Posts Tagged ‘language’
I saw a TV commercial this morning for Lord & Taylor. I was so struck by the campaign line, “OH MY LORD & TAYLOR”, I couldn’t decide which angle to take for this blog. I did a little research and found a few Web links referring to the campaign, showing behind-the-scenes filming of the campaign, etc. If I hadn’t HEARD the TV spot, the entire thing would have passed by without notice and I would not be writing about it now.
But in the TV spot, unlike the references I’ve seen online where there is no punctuation, a critical pause was inserted into the narration. And instead of ending the spot with “Oh my, Lord and Taylor”, the woman breathlessly exclaimed “Oh my Lord, and Taylor.” Wow. by moving the comma back by just one word, they entirely changed the meaning and the brand. With one pause, they changed the campaign, invoked the Son of God and messed with the company brand. The Lord & Taylor name is so well known, they won’t be harmed by the interpretation, but I would love to know how this decision was made. Did they agonize over it in the boardroom debating the merits and dangers of this interpretation of the phrase, or did the art director just like the way it sounded while editing, without giving full consideration to what he was doing?
Maybe it’s just me, I am a brand geek after all.

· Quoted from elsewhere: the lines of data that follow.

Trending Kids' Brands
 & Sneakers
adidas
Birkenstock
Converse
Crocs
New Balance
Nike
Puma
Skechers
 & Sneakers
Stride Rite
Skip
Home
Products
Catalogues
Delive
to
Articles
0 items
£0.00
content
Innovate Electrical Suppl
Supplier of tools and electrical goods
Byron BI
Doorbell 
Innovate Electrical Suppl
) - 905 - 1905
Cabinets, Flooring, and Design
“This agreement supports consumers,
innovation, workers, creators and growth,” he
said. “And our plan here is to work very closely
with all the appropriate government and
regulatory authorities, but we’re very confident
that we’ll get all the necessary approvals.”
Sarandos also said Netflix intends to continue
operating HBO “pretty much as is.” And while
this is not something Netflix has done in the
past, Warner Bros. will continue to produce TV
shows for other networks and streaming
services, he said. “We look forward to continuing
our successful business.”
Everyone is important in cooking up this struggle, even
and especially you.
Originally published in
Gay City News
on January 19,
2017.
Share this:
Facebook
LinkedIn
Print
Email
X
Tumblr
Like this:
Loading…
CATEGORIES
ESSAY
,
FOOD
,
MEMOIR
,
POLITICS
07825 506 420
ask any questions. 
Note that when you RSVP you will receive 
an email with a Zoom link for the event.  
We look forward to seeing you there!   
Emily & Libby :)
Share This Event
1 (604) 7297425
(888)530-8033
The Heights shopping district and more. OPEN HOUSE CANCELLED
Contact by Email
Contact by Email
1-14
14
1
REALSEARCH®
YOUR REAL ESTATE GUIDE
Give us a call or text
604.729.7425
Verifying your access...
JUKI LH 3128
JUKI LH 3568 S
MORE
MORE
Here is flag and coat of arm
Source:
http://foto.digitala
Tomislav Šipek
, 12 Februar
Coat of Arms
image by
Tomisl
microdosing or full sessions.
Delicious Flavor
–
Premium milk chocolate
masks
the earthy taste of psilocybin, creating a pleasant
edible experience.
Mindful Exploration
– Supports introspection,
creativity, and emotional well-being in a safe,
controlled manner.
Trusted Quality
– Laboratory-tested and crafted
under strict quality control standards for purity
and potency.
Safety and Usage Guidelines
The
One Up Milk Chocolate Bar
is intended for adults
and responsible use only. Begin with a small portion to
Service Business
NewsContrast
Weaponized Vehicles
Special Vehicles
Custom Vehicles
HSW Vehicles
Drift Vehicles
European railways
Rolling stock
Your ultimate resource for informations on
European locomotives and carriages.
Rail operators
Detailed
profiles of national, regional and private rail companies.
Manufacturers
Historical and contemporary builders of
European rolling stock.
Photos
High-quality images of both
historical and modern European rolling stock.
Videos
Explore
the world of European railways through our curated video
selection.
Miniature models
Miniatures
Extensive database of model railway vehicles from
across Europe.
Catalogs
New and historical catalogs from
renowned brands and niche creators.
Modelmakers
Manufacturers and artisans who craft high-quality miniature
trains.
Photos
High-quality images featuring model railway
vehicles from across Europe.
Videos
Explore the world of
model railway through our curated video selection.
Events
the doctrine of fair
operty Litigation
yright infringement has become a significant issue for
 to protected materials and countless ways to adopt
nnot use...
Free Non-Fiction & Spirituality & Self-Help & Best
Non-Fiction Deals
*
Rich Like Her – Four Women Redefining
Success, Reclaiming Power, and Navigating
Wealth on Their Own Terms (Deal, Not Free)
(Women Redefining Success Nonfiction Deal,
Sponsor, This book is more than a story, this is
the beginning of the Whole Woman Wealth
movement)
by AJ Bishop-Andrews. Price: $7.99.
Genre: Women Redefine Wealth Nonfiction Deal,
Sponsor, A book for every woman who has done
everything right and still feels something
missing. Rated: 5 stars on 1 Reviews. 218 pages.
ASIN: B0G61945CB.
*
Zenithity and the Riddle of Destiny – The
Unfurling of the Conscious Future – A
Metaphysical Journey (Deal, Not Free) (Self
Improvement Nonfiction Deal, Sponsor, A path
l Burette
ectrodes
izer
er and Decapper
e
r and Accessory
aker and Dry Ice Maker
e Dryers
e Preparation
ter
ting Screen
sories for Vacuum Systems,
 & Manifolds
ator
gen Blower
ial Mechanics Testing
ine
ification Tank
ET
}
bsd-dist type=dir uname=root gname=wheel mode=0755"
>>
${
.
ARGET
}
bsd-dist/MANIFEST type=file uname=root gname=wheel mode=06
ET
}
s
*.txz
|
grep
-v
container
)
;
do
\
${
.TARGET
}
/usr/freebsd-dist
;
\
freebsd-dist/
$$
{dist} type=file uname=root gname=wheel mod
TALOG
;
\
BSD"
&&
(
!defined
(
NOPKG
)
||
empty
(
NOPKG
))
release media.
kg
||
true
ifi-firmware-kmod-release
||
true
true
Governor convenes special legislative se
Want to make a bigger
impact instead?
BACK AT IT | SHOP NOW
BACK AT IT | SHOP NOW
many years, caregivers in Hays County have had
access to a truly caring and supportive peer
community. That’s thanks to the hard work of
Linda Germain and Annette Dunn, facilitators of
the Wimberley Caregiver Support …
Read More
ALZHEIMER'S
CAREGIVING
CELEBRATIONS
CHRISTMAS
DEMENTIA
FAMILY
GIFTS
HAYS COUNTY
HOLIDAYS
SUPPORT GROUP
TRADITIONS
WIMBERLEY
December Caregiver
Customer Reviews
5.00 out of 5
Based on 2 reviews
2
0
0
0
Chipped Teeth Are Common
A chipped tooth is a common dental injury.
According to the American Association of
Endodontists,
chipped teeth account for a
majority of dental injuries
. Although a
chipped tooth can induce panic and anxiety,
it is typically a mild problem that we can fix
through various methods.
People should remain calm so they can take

The English language is broken. I’ve been planning to blog on this topic for some time and as I was working on my next article for Designochology, I ran into it again.
Nearly every positioning assignment I work on presents challenges because of the misuse, or overuse of a particular word or phrase within the client’s market. It seems when it comes to marketing and advertising, the dictionary definition of a term is not good enough. We need to create our own definitions.
A couple quick examples:
Integration. For some companies, integration is an important issue. Whether it’s integrating various hardware platforms, service offerings or applications, it’s important for many companies that they provide an integrated solution. The problem comes when you research the marketplace and find that every company in that space that claims to provide an integrated solution has applied their own definition, one that coincidentally matches their own particular set of offerings. That’s fine, but it means that companies in that space cannot use integration to differentiate themselves. The term has been rendered meaningless.
Automatic. Another word that has been lost is “automatic”. My client may have the only truly automatic solution, but they can’t say that because for years, companies within that market have used the term, and every possible variation of the term, to define their own products. There are automatic, semi-automatic, highly automatic and really, really automatic solutions. So, even though my client’s product really is the first fully automatic solution, the word has lost its value.
Branding. And we’ve done it to ourselves too. The term “branding” probably has more unique definitions than another other word in the English language. Everybody does it and everybody has created their own definition. For the record, here’s mine. A brand is the collective perception of a company and/or product which is created as a result of every interaction that an individual has with that product and/or company.
Push/Pull Marketing. This is the one that just sent me over the edge. The article I’m writing is on Social Media, and how it fits into a company’s marketing plan. And just to be accurate, I thought I would look up the true definition of Push and Pull Marketing. So, with the help of Google, in no time I had 577,000 search results to choose from for a definition. I tried the first 10 and found 10 completely unique definitions. It’s going to take me a while to sort through the other 576,990 sites.